━━━━━ Entries provided ━━━━━

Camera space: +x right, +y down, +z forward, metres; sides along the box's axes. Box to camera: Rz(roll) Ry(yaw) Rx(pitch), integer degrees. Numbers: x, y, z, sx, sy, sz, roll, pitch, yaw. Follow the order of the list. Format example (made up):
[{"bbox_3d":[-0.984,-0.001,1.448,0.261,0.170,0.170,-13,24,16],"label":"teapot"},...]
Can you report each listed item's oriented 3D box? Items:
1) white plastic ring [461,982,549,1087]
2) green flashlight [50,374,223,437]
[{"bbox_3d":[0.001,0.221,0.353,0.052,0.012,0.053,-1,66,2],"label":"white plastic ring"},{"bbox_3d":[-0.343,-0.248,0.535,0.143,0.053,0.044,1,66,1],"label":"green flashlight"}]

━━━━━

### [Work task]
Could you set down exactly the lines from the one containing "1) white plastic ring [461,982,549,1087]" through the last line of the records above, both included?

### [Response area]
1) white plastic ring [461,982,549,1087]
2) green flashlight [50,374,223,437]
[{"bbox_3d":[0.001,0.221,0.353,0.052,0.012,0.053,-1,66,2],"label":"white plastic ring"},{"bbox_3d":[-0.343,-0.248,0.535,0.143,0.053,0.044,1,66,1],"label":"green flashlight"}]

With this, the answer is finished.